Tu serais pas de droite, à être si de gauche ?

Sébastien Fontenelle  • 5 avril 2012 abonné·es

Je lisais l’autre jour, sur le site du Nouvel Observateur, un vif billet d’humeur du raffiné Serge Raffy [^2], transfugé là de chez l’(autre) hebdomadaire progressiste Elle, qui suggérait un peu nettement – puisque c’était le titre de son enlevé papier – que « Mélenchon » était un « piège à c… ».
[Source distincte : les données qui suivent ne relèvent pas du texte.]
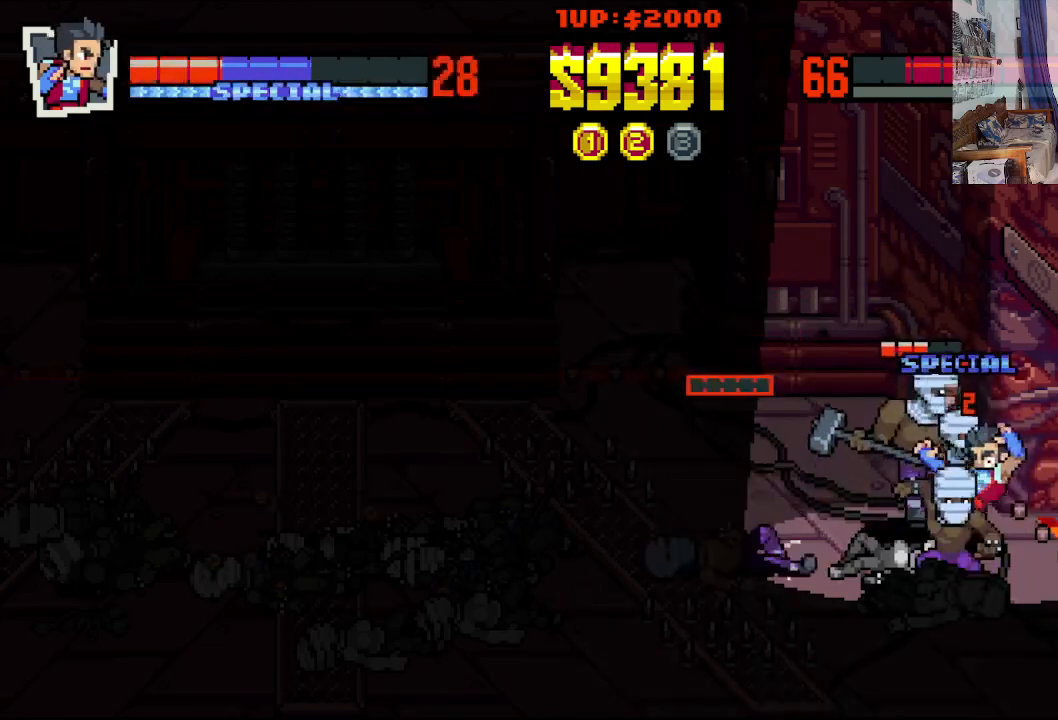
{"buttons": ["Y", "DPAD_LEFT"], "left_stick": "center", "events": [[67, "Y", "down"], [300, "Y", "up"], [367, "Y", "down"], [450, "Y", "up"], [500, "Y", "down"]]}
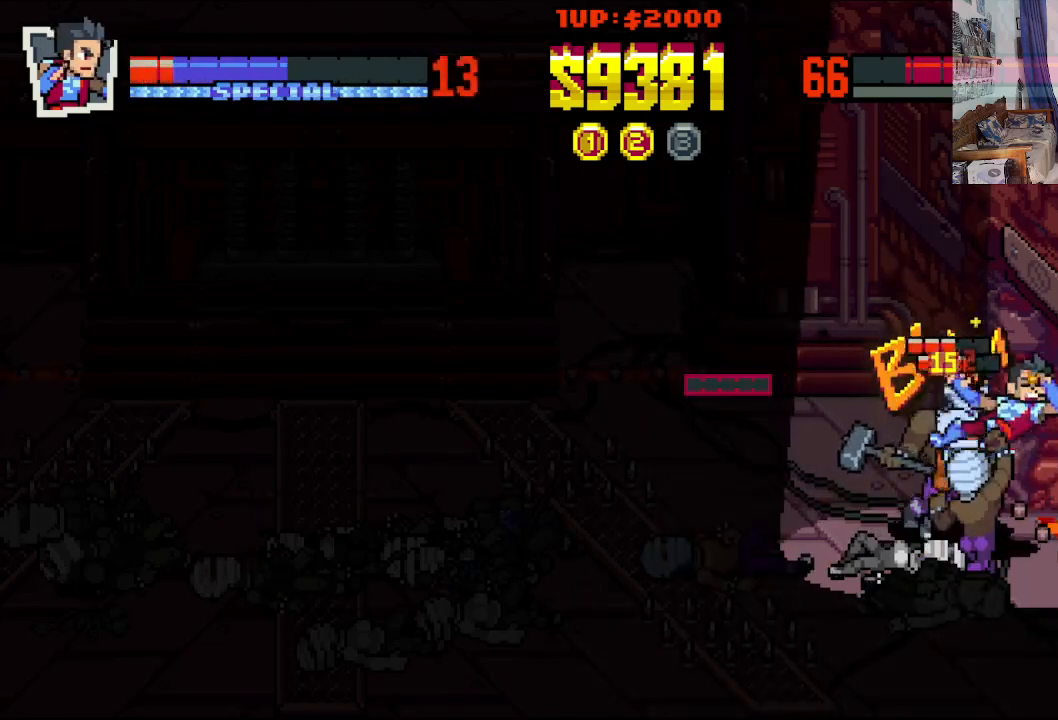
{"buttons": [], "left_stick": "center", "events": [[100, "Y", "up"], [167, "Y", "down"], [283, "Y", "up"], [367, "DPAD_LEFT", "up"]]}
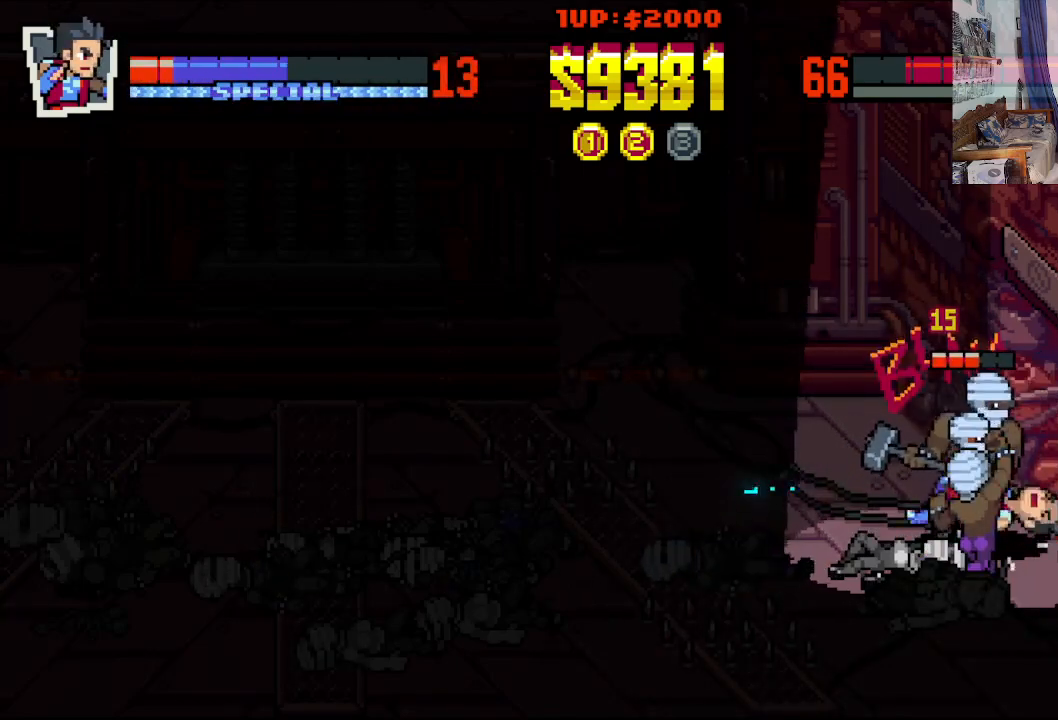
{"buttons": [], "left_stick": "center", "events": []}
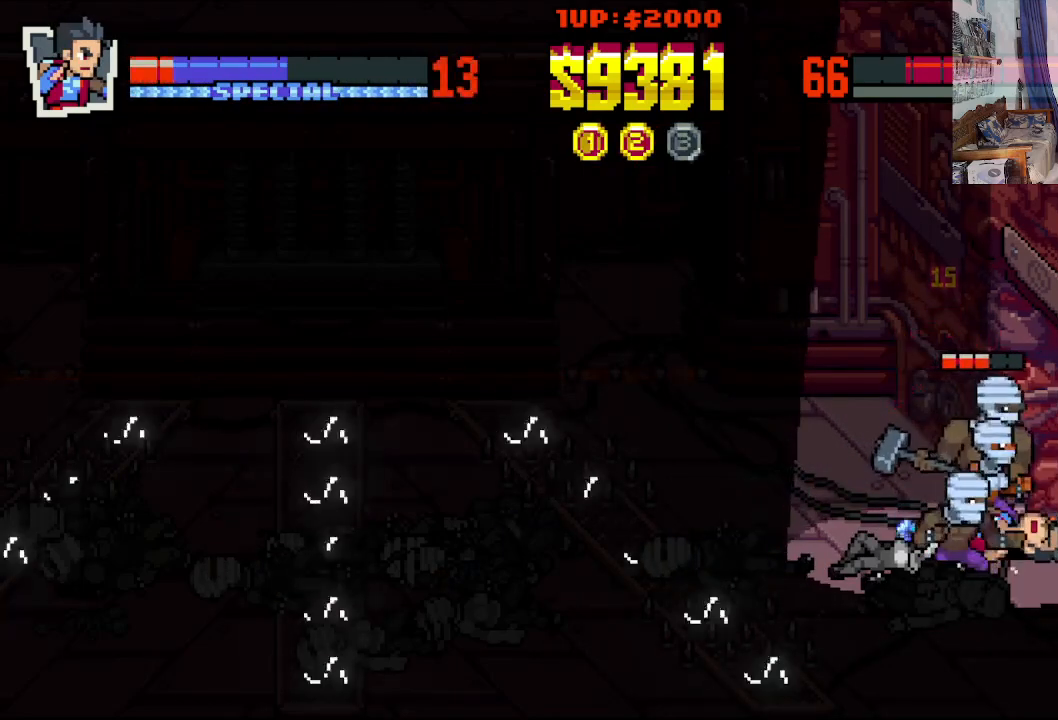
{"buttons": [], "left_stick": "center", "events": []}
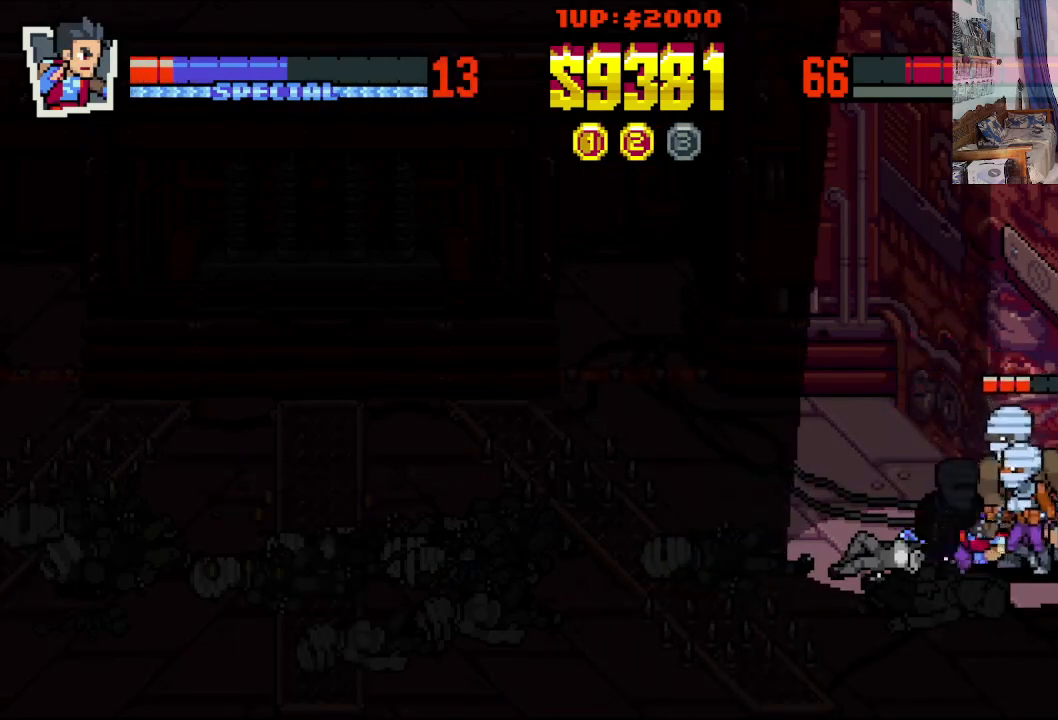
{"buttons": ["DPAD_LEFT"], "left_stick": "center", "events": [[317, "DPAD_LEFT", "down"]]}
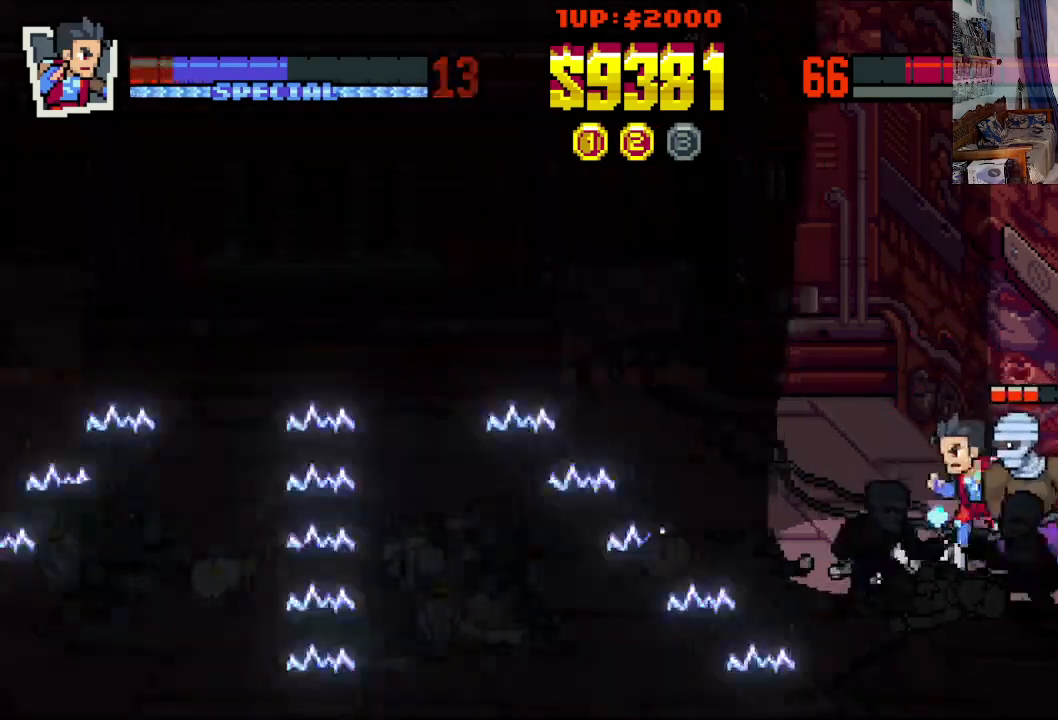
{"buttons": ["DPAD_RIGHT"], "left_stick": "center", "events": [[100, "DPAD_DOWN", "down"], [233, "DPAD_LEFT", "up"], [250, "DPAD_RIGHT", "down"], [317, "Y", "down"], [383, "Y", "up"], [400, "DPAD_DOWN", "up"], [450, "Y", "down"], [500, "Y", "up"]]}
N’étant (hélas) pas doué d’une imagination spécialement fertile, j’ai supposé que ce « c… » voulait dire : cons. Et non, par exemple : coquelicots.
Car en effet, si tu regardes bien, la phrase « Mélenchon piège à coquelicots » ne voudrait strictement rien dire.

Alors que la phrase « Mélenchon piège à cons » fait du moins une rime un peu riche [^3], et prend incontestablement du sens, quand elle est dite par une éminence d’un magazine que son patron – l’excellentissime Laurent Joffrin – voit comme « un Gala pour les riches ». (Et comme il a raison.)

Si vraiment les mots ont un sens – comme nous sommes en droit de le supposer – et si vraiment les mots sont importants, comme le soutiennent couramment d’aussi variées personnalités que Pierre Tevanian et Sylvie Tissot, dont je serais assez tenté, quant à moi, de partager l’avis, cette saillie de Raffy [^4] signifie que, si tu planifies de voter dans trois semaines pour le Front de gauche, tu es, vu(e) depuis le surplomb d’où il te nouvelobserve et te sermonne, un peu con(ne).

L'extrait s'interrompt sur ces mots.